По субботам я ездил в Саласпилс, сопровождал больных в больницу и получал скудный паек медикаментов. Неофициально вез письма и вести в Саласпилс и оттуда в Спилве. Во время этих «визитов» в Саласпилс я познакомился и подружился с зубным врачом Шлотовером из Вены, пятидесятилетним мужчиной в очках. Жил он под сенью смерти, так как был одним из немногих, еще оставшихся в живых евреев. Его, очевидно, приберегли, пока господа из комендатуры подлечат зубы.

Последняя встреча с Шлотовером была грустной. Когда в июле 1944 года нас собирались отправить в Германию, я еще раз зашел к нему. В маленьком, сумрачном «кабинете» он сидел в своем зубоврачебном кресле, и мы смотрели на сосны за лагерным забором, освещенные ярким летним солнцем.

— Вы поедете в Германию, на мою родину, а я останусь здесь, — сказал он. Так и случилось. Мы уехали в Германию, а зубной врач остался в Саласпилсе и домой никогда больше не вернулся. Отступая, немцы расстреляли его, — возможно, что своему убийце;он лечил зубы.

Еще в начале этого рассказа я говорил, что в тюрьме, где обычно люди лишены свободы выбора, многое определяет случай. Последние месяцы в Спилве, когда я ходил с повязкой санитара, для меня были как бы отдыхом после трех лет заключения, и, может быть, поэтому мне удалось перенести голод и истязания в Германии. Многие другие — ростом даже настоящие великаны, — но измученные на тяжелых работах в Саласпилсе, домой так и не вернулись.

Однажды обстоятельства сложились благоприятно и для меня — я должен был встретиться с родными. Я знал, что завтра по Болдерайскому шоссе будет прогуливаться мой младший брат. На четырнадцатом году жизни он лишился отца, расстался с братом и стал главой семьи. Сколько он бегал, спекулировал, менял, чтобы в дозволенных и недозволенных посылках я мог найти сигарету, пачку маргарина. Но в то утро нас на работу не пустили. Быстро велели залезть в машины и повезли назад в Саласпилс. Мне не повезло. На шоссе так рано брата еще не было. И я его больше никогда не увидел. Он бесследно исчез в бурях войны.

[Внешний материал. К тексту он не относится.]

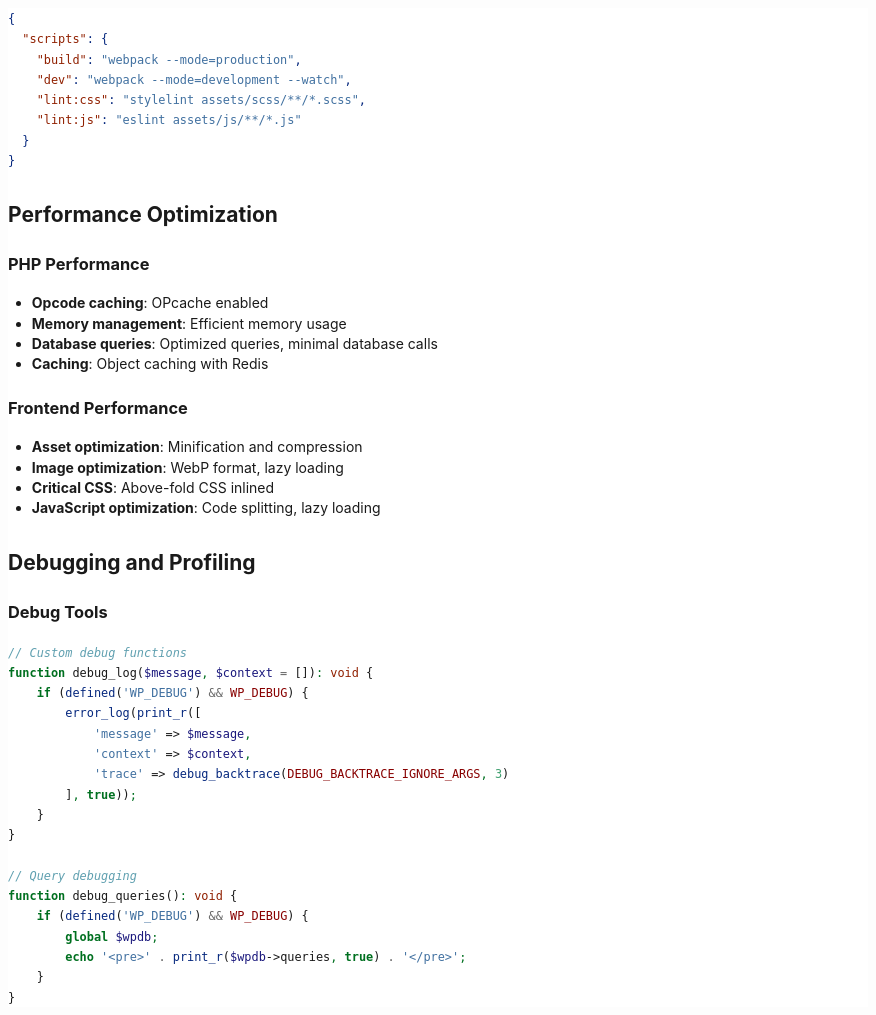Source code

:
 ```json
{
  "scripts": {
    "build": "webpack --mode=production",
    "dev": "webpack --mode=development --watch",
    "lint:css": "stylelint assets/scss/**/*.scss",
    "lint:js": "eslint assets/js/**/*.js"
  }
}
```

## Performance Optimization

### PHP Performance

- **Opcode caching**: OPcache enabled
- **Memory management**: Efficient memory usage
- **Database queries**: Optimized queries, minimal database calls
- **Caching**: Object caching with Redis

### Frontend Performance

- **Asset optimization**: Minification and compression
- **Image optimization**: WebP format, lazy loading
- **Critical CSS**: Above-fold CSS inlined
- **JavaScript optimization**: Code splitting, lazy loading

## Debugging and Profiling

### Debug Tools

```php
// Custom debug functions
function debug_log($message, $context = []): void {
    if (defined('WP_DEBUG') && WP_DEBUG) {
        error_log(print_r([
            'message' => $message,
            'context' => $context,
            'trace' => debug_backtrace(DEBUG_BACKTRACE_IGNORE_ARGS, 3)
        ], true));
    }
}

// Query debugging
function debug_queries(): void {
    if (defined('WP_DEBUG') && WP_DEBUG) {
        global $wpdb;
        echo '<pre>' . print_r($wpdb->queries, true) . '</pre>';
    }
}
```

Ехали мимо Спилве, где высились построенные нами ангары и тянулись широкие бетонированные полосы. Тогда меня брала злость, что все это мы были вынуждены построить для немцев. Но, когда месяца четыре-пять спустя немцы сами все взорвали, мне стало жалко, что наш труд уничтожен. Да, война никогда ничего не созидает, война лишь разрушает.